◆ Task set ◆
A - List every variable symbol in the migration modeling text, each with the quantity it stands for.
B - From the migration modeling text, reproduce the passage from "3 From ABMs" up to and including "of the tree.".

◆ Page excerpt ◆
Here we introduce an illustrative example ABM of an individual’s decision on whether to migration or not represented in Fig. 1. This decision is modelled as a sequence of events that impact their final decision. In this example, the ABM starts by initialising an individual’s socio-economic status, $X_I$. The individual then may receive an offer to migrate, $X_O$. This offer either comes with or without employment, $X_E$. Finally, the individual makes a decision as to whether they should migrate or not, $X_M$. Each of the nodes in this diagram has an if-then rule associated with its transitions. For instance, Fig. 1 shows an example heuristic rule for the decision to migrate. This rule shows how the probability of migrating is dependent on the outcomes of previous events.

3 From ABMs to CEGs

In Sect. 2, we described the class of ABMs that we are considering in this work. This decision is justified as the types of information we have about this process is best represented through a probability tree representing the possible progress of each migrant in the migrant population. This is particularly useful as it depicts the step-by-step nature of the process, where each migrant decides their next course of action. Typical hypotheses concerning this progress assume various conditional independence hypotheses, such as those shown in Sect. 3.1. Within an event tree model, these can be expressed by the stage structure on the florets of the tree.

The if-then rules within a heuristic, egocentric ABM implicitly include independence hypotheses regarding the outcome of an event for an individual through the choice of inputs considered. By assuming this conditional independence within a hypothesised model, we can identify those migrants within a sample who can be assumed on the next step of their journey to be exchangeable with each other. This is important if we wish to understand the processes of migration through the relationships between unfolding events, and crucial if we wish to understand the impact of potential targeted interventions. The CEG provides a framework in which to embed this model.

[Human keypoint data]

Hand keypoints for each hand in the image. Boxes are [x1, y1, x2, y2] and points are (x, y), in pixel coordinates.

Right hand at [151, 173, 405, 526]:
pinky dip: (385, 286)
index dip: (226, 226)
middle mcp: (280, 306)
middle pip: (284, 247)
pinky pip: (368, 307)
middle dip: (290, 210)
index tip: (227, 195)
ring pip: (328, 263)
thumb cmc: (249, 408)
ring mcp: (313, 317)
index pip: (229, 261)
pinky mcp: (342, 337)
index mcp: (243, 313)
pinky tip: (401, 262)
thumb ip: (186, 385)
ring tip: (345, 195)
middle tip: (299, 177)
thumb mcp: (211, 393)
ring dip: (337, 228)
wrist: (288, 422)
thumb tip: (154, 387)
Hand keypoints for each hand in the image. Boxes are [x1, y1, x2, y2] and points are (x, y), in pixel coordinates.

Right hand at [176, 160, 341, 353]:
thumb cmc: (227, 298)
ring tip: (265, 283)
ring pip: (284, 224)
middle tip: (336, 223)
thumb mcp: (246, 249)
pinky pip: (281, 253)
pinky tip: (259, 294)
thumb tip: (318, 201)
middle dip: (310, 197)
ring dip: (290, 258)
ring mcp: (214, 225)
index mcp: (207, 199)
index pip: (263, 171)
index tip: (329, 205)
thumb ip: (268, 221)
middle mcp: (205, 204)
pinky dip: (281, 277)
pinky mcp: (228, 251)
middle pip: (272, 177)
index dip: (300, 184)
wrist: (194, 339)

◆ Solutions to the tasks ◆
A -
- $X_I$: the individual's socio-economic status
- $X_O$: whether the individual receives an offer to migrate
- $X_E$: whether the offer comes with or without employment
- $X_M$: the individual's decision on whether to migrate or not

B -
3 From ABMs to CEGs

In Sect. 2, we described the class of ABMs that we are considering in this work. This decision is justified as the types of information we have about this process is best represented through a probability tree representing the possible progress of each migrant in the migrant population. This is particularly useful as it depicts the step-by-step nature of the process, where each migrant decides their next course of action. Typical hypotheses concerning this progress assume various conditional independence hypotheses, such as those shown in Sect. 3.1. Within an event tree model, these can be expressed by the stage structure on the florets of the tree.